NAACP Legal Defense Fund launches program to educate and train next generation of civil rights attorneys News
© WikiMedia ( Phyllis Twachtman)
NAACP Legal Defense Fund launches program to educate and train next generation of civil rights attorneys

The NAACP Legal Defense Fund (LDF) on Monday announced the initiation of The Marshall-Motley Scholars Program (MMSP), which aims to educate and train individuals to become civil rights attorneys that will serve the needs of southern Black communities. The MMSP is searching for “brilliant minds who are dedicated to pursuing racial justice in the South, and for whom this work is a personal and professional calling.” In exchange for a commitment from the individual to practice civil rights law in the southern US for at least eight years, the MMSP will provide a full law school scholarship, a two-year postgraduate fellowship at a civil rights organization in the south, and access to training sponsored by LDF and the National Academy of Sciences. Applications are being accepted until February 16.

The NAACP Legal Defense Fund is a non-profit organization that strives to achieve racial justice on multiple fronts.

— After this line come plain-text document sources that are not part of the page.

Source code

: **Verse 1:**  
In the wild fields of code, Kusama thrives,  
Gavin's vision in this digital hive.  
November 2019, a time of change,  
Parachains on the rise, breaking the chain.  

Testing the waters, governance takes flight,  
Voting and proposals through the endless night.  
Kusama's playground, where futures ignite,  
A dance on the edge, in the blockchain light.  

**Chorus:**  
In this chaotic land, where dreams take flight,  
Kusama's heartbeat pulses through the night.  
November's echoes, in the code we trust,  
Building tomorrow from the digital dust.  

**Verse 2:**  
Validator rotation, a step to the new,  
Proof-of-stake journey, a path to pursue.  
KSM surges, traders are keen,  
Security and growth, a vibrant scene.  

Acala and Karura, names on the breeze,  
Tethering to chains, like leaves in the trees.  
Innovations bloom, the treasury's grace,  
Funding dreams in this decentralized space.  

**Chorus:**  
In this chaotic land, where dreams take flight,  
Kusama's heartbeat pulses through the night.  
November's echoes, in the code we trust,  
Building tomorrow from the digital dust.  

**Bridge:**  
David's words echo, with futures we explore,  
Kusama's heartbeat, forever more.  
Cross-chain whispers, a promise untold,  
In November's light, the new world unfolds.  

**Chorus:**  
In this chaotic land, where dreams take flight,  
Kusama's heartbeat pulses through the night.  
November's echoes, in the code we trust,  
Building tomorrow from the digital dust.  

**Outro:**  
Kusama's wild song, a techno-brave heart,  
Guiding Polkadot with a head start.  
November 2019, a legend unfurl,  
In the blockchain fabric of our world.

The MMSP scholarship, made possible by an anonymous donor who committed to a $40 million investment, was named for Thurgood Marshall, the country’s first Black Supreme Court Justice, and Constance Baker Motley, the first Black woman to become a federal judge.

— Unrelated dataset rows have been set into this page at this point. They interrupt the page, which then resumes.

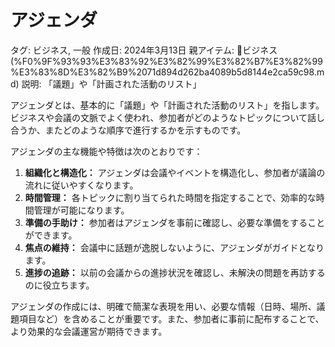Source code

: # アジェンダ

タグ: ビジネス, 一般
作成日: 2024年3月13日
親アイテム: 📓ビジネス (%F0%9F%93%93%E3%83%92%E3%82%99%E3%82%B7%E3%82%99%E3%83%8D%E3%82%B9%2071d894d262ba4089b5d8144e2ca59c98.md)
説明: 「議題」や「計画された活動のリスト」

アジェンダとは、基本的に「議題」や「計画された活動のリスト」を指します。ビジネスや会議の文脈でよく使われ、参加者がどのようなトピックについて話し合うか、またどのような順序で進行するかを示すものです。

アジェンダの主な機能や特徴は次のとおりです：

1. **組織化と構造化：** アジェンダは会議やイベントを構造化し、参加者が議論の流れに従いやすくなります。
2. **時間管理：** 各トピックに割り当てられた時間を指定することで、効率的な時間管理が可能になります。
3. **準備の手助け：** 参加者はアジェンダを事前に確認し、必要な準備をすることができます。
4. **焦点の維持：** 会議中に話題が逸脱しないように、アジェンダがガイドとなります。
5. **進捗の追跡：** 以前の会議からの進捗状況を確認し、未解決の問題を再訪するのに役立ちます。

アジェンダの作成には、明確で簡潔な表現を用い、必要な情報（日時、場所、議題項目など）を含めることが重要です。また、参加者に事前に配布することで、より効果的な会議運営が期待できます。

LDF President Sherrilyn Ifill stated:

The majority of Black people in this country still live in the South and continuously face impediments to voting, education equity, and racial and economic justice. For this reason, LDF’s docket and litigation practice has always been rooted principally in the South….With the MMSP, and the opening of our new regional office in Atlanta, LDF is deepening its longstanding presence in the South to help leverage the talent, passion, and commitment of a new cohort of civil rights attorneys dedicated to serving the majority of Black people in the country.